- _What to work on_
One number is the whole answer: how many lines of the material hold "down".

- _Data supplied_

* * * * *

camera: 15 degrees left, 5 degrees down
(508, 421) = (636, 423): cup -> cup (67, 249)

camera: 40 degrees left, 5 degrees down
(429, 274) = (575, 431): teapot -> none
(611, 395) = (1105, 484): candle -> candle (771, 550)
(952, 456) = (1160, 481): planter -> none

* * * * *

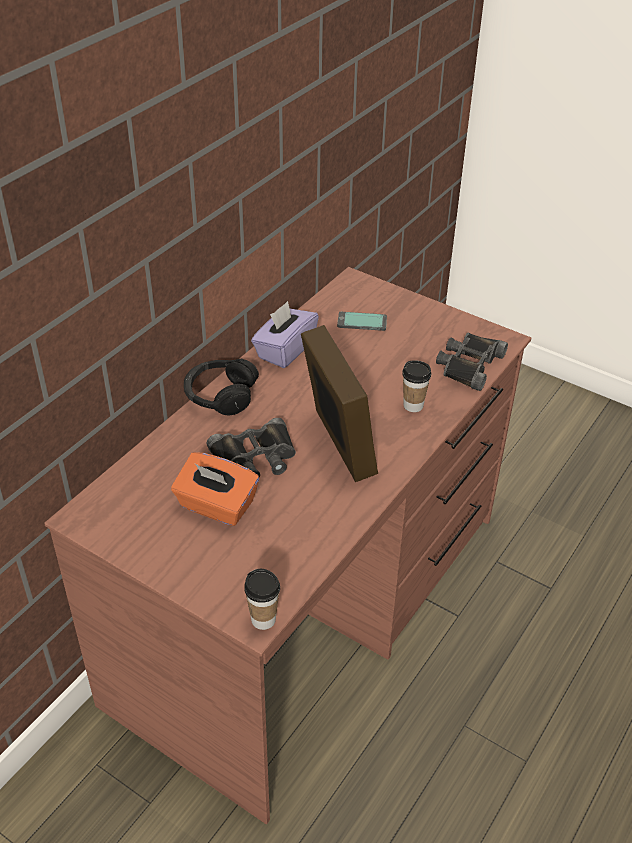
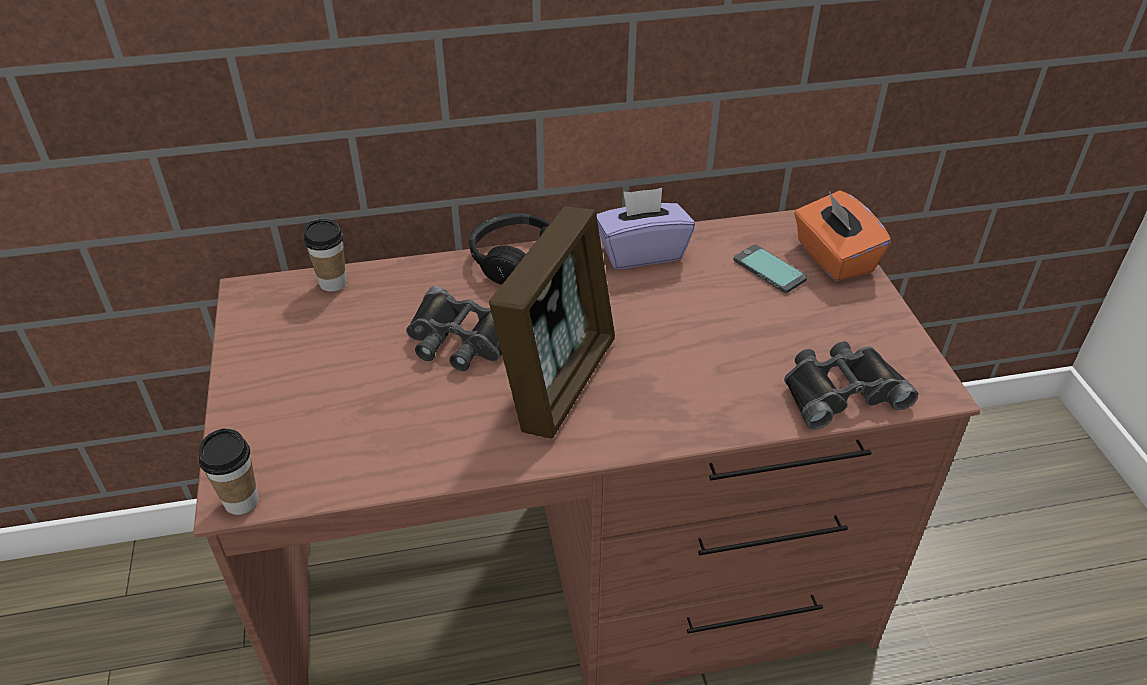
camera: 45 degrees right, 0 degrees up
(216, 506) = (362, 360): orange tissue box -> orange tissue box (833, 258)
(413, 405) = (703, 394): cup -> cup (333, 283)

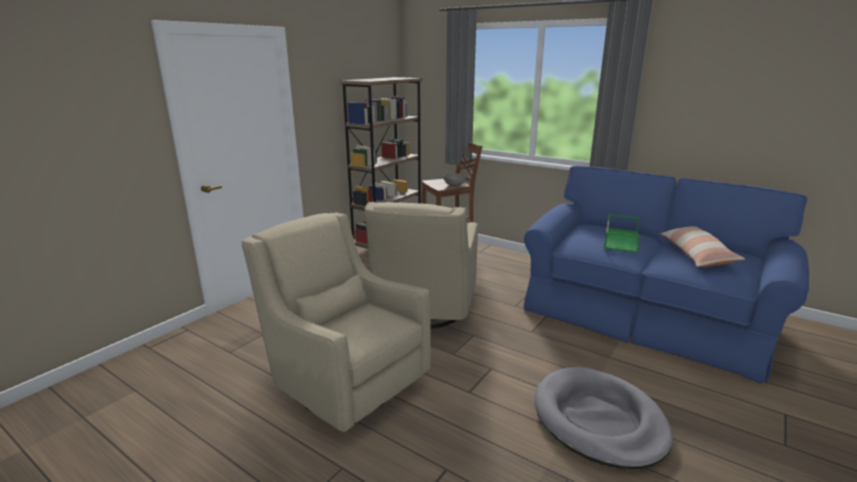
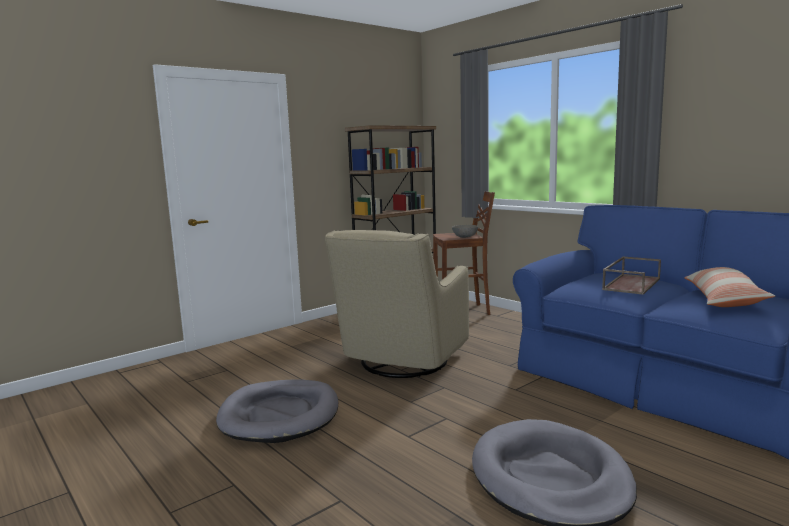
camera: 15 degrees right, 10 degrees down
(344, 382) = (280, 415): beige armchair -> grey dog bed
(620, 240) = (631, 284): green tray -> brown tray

* * * * *

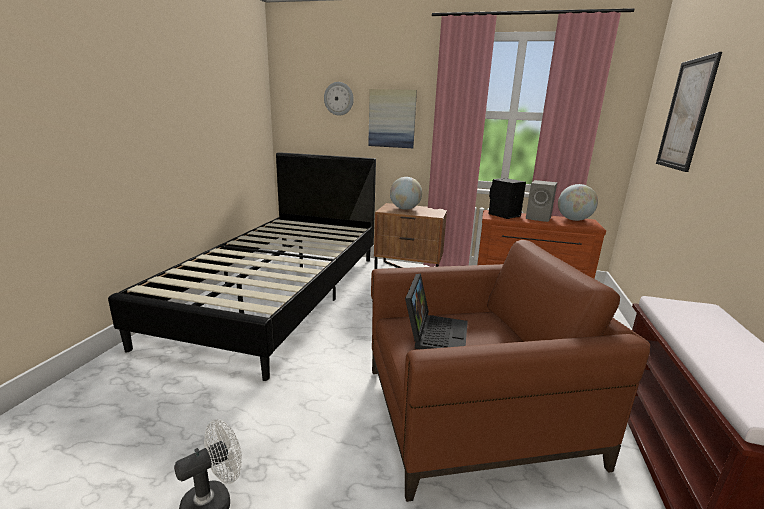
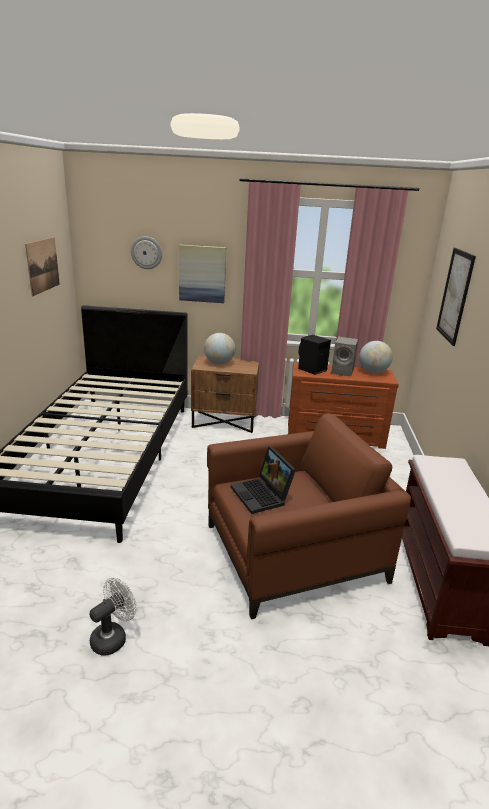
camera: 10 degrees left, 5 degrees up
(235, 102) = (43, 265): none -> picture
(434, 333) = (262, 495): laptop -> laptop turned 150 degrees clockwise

* * * * *

- _Task answer_
3